Il mondo si era abituato alla pena di morte fin dai suoi primi passi. “Era sembrata naturale – ha ricordato Mario Marazziti - quasi come l’aria e l’acqua. Così è stato per la schiavitù e la tortura”. La pena di morte non aiuta mai la sicurezza dei popoli. Rende più vulnerabili alla violenza, alla tortura, perché disumanizza anche chi è dalla parte della ragione. Lo aveva ben compreso Cesare Beccaria, nel XVIII secolo, quando sostenne che è “un assurdo che le leggi, [le quali]  … detestano e puniscono l’omicidio, ne commettano uno esse medesime, e per allontanare i cittadini dall’assassinio, ne ordinino uno pubblico” (Dei delitti e delle pene, cap.
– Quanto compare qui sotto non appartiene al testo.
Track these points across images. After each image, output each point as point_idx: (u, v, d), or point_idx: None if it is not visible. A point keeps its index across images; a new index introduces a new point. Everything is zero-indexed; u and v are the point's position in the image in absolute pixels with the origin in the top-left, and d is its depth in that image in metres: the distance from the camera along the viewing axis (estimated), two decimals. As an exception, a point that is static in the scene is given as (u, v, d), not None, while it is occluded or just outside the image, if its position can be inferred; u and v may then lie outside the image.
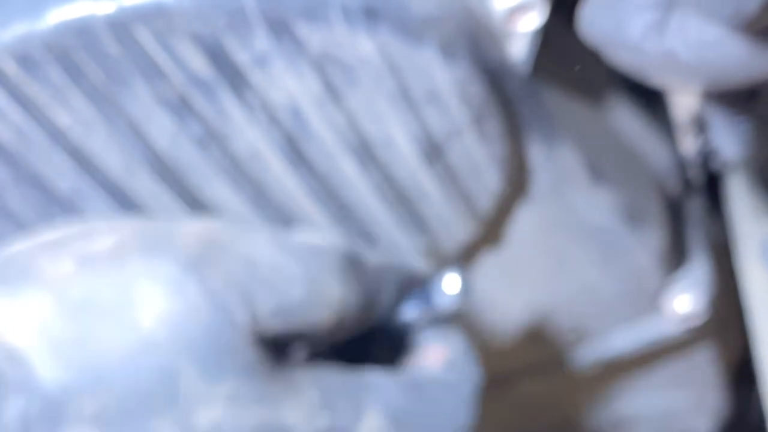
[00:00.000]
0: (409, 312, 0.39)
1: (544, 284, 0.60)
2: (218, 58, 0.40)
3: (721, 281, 0.63)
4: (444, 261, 0.56)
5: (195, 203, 0.48)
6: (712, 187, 0.69)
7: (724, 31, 0.35)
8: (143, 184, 0.46)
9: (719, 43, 0.35)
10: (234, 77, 0.41)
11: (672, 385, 0.70)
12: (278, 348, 0.32)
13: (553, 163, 0.52)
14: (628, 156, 0.61)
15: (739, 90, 0.43)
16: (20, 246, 0.31)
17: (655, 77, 0.39)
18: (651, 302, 0.62)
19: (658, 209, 0.61)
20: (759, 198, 0.62)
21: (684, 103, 0.68)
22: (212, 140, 0.44)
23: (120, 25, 0.38)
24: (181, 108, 0.42)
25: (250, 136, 0.44)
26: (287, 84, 0.42)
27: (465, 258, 0.57)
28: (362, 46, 0.40)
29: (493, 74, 0.46)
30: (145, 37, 0.39)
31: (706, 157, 0.67)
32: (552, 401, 0.71)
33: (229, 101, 0.42)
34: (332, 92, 0.42)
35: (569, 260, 0.58)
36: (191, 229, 0.32)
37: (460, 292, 0.39)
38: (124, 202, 0.47)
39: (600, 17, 0.39)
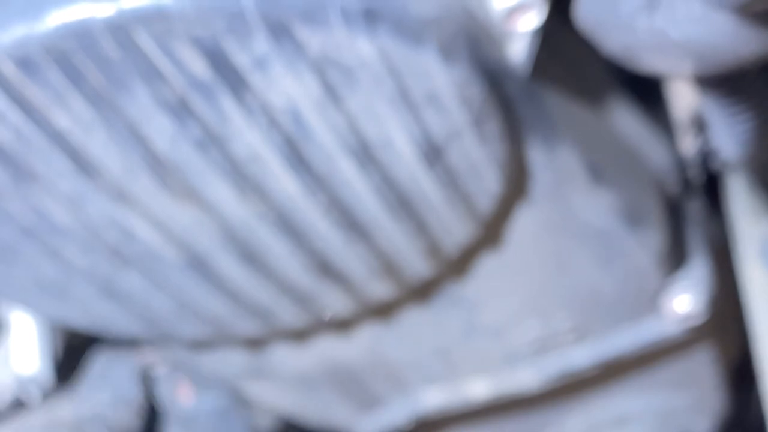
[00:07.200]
0: None
1: (544, 284, 0.60)
2: (218, 60, 0.40)
3: (721, 281, 0.63)
4: (444, 261, 0.56)
5: (194, 205, 0.48)
6: (712, 187, 0.68)
7: (711, 8, 0.35)
8: (143, 186, 0.46)
9: (706, 20, 0.36)
10: (234, 80, 0.41)
11: (672, 385, 0.71)
12: None
13: (553, 164, 0.52)
14: (628, 156, 0.61)
15: (738, 76, 0.43)
16: None
17: (647, 59, 0.39)
18: (651, 302, 0.62)
19: (658, 209, 0.61)
20: (759, 198, 0.62)
21: (684, 103, 0.68)
22: (212, 143, 0.44)
23: (119, 27, 0.38)
24: (181, 110, 0.42)
25: (249, 139, 0.44)
26: (287, 86, 0.42)
27: (465, 258, 0.57)
28: (361, 48, 0.40)
29: (492, 75, 0.46)
30: (144, 39, 0.39)
31: (706, 157, 0.67)
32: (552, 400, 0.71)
33: (228, 104, 0.42)
34: (332, 94, 0.42)
35: (569, 261, 0.58)
36: None
37: None
38: (124, 203, 0.47)
39: (594, 1, 0.39)
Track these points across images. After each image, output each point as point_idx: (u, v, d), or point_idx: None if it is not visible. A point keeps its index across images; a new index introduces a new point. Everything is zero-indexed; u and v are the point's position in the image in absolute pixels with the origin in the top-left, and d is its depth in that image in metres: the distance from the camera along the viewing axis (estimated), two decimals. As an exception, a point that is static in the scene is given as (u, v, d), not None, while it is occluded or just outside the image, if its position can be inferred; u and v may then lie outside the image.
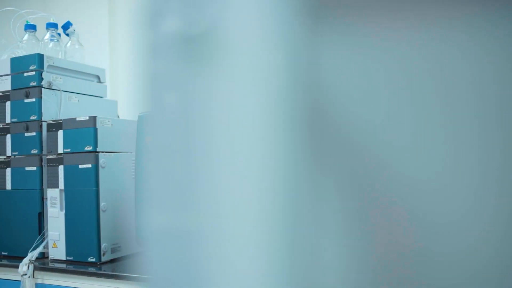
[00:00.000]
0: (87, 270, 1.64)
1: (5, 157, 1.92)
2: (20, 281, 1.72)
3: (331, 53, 0.29)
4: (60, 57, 2.02)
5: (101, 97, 2.14)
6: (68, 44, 2.09)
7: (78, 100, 2.00)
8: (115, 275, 1.58)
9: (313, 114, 0.28)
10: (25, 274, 1.70)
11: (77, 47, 2.10)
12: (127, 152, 1.85)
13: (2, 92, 1.93)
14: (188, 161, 0.32)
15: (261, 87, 0.29)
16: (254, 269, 0.29)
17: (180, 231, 0.33)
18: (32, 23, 2.06)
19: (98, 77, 2.14)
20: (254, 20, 0.29)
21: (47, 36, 2.03)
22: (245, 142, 0.30)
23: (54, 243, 1.78)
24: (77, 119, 1.75)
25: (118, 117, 2.22)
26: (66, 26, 2.07)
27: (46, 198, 1.82)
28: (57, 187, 1.78)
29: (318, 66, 0.29)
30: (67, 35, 2.09)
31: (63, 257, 1.76)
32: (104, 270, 1.63)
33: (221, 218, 0.31)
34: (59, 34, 2.08)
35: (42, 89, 1.85)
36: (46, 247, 1.81)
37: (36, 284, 1.73)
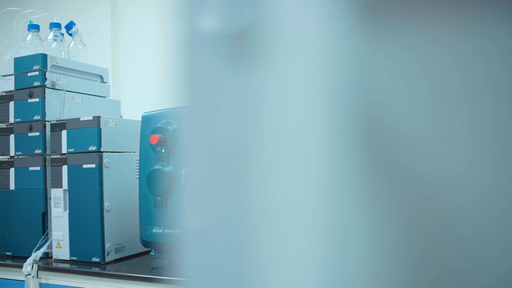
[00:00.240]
0: (91, 270, 1.64)
1: (8, 157, 1.92)
2: (24, 281, 1.72)
3: (389, 56, 0.28)
4: (63, 57, 2.02)
5: (104, 97, 2.14)
6: (71, 44, 2.09)
7: (82, 100, 2.00)
8: (120, 275, 1.58)
9: (368, 118, 0.28)
10: (29, 274, 1.70)
11: (80, 47, 2.09)
12: (130, 152, 1.85)
13: (6, 92, 1.93)
14: (237, 160, 0.32)
15: (314, 87, 0.29)
16: (306, 271, 0.29)
17: (227, 232, 0.33)
18: (34, 23, 2.06)
19: (101, 77, 2.14)
20: (306, 18, 0.29)
21: (51, 36, 2.03)
22: (297, 142, 0.30)
23: (58, 243, 1.78)
24: (81, 119, 1.74)
25: (121, 117, 2.22)
26: (69, 26, 2.07)
27: (50, 198, 1.82)
28: (61, 187, 1.78)
29: (375, 69, 0.28)
30: (70, 35, 2.09)
31: (67, 257, 1.76)
32: (108, 270, 1.63)
33: (272, 219, 0.30)
34: (62, 34, 2.08)
35: (46, 89, 1.85)
36: (50, 247, 1.81)
37: (40, 284, 1.73)
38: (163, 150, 1.56)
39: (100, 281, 1.61)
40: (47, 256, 1.81)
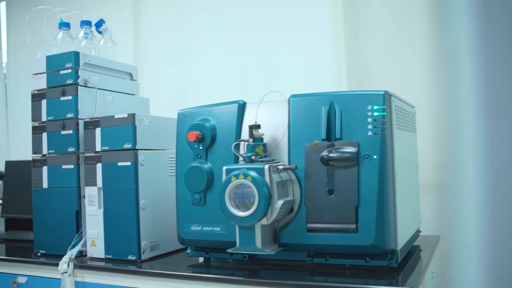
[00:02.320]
0: (128, 268, 1.64)
1: (41, 155, 1.92)
2: (60, 279, 1.72)
3: None
4: (93, 55, 2.01)
5: (133, 94, 2.13)
6: (101, 42, 2.08)
7: (112, 98, 1.99)
8: (159, 273, 1.57)
9: None
10: (65, 272, 1.70)
11: (110, 44, 2.09)
12: (165, 149, 1.84)
13: (38, 90, 1.93)
14: None
15: None
16: None
17: None
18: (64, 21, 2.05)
19: (131, 75, 2.13)
20: None
21: (81, 33, 2.02)
22: None
23: (93, 241, 1.78)
24: (116, 117, 1.74)
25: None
26: (99, 23, 2.06)
27: (83, 196, 1.82)
28: (95, 185, 1.77)
29: None
30: (100, 32, 2.08)
31: (102, 255, 1.76)
32: (145, 268, 1.62)
33: None
34: (91, 32, 2.07)
35: (78, 87, 1.85)
36: (84, 245, 1.81)
37: (76, 282, 1.72)
38: (200, 147, 1.54)
39: (138, 279, 1.61)
40: (81, 254, 1.81)
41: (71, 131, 1.84)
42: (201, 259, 1.65)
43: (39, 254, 1.90)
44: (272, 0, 2.67)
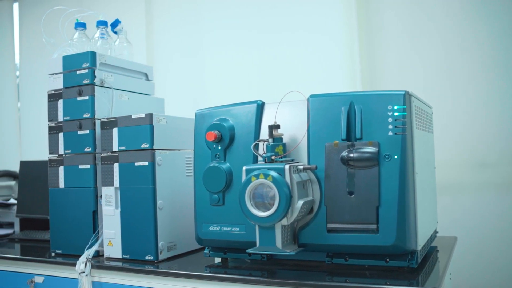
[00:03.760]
0: (145, 268, 1.63)
1: (57, 155, 1.93)
2: (77, 279, 1.72)
3: None
4: (109, 55, 2.01)
5: (149, 94, 2.13)
6: (117, 42, 2.08)
7: (128, 98, 1.99)
8: (174, 273, 1.56)
9: None
10: (83, 272, 1.70)
11: (125, 44, 2.09)
12: (182, 149, 1.84)
13: (54, 90, 1.93)
14: None
15: None
16: None
17: None
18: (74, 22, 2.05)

XXVIII).   

Tante le questioni affrontate come quella dell’aumento delle esecuzioni extragiudiziali, in diversi Paesi del mondo – spesso nei confronti di persone accusate di reati legati alla droga - e dei linciaggi, una giustizia “fai da te” che provoca la morte di troppe persone, uccise dalla popolazione, nella maggioranza dei casi per aver commesso piccoli furti. O del numero dei condannati a morte innocenti che escono dal braccio della morte. Negli USA il Registro Ufficiale ha superato i 1900 casi di condanne della persona sbagliata. Ha affermato Magdaleno Rose-Avila fondatore dell'associazione Witness to Innocence, che "La storia non aspetta, in questi 10 anni di Convegni dei Ministri della Giustizia con Sant'Egidio si è fatta la storia. Bisogna continuare a sognare l'impossibile".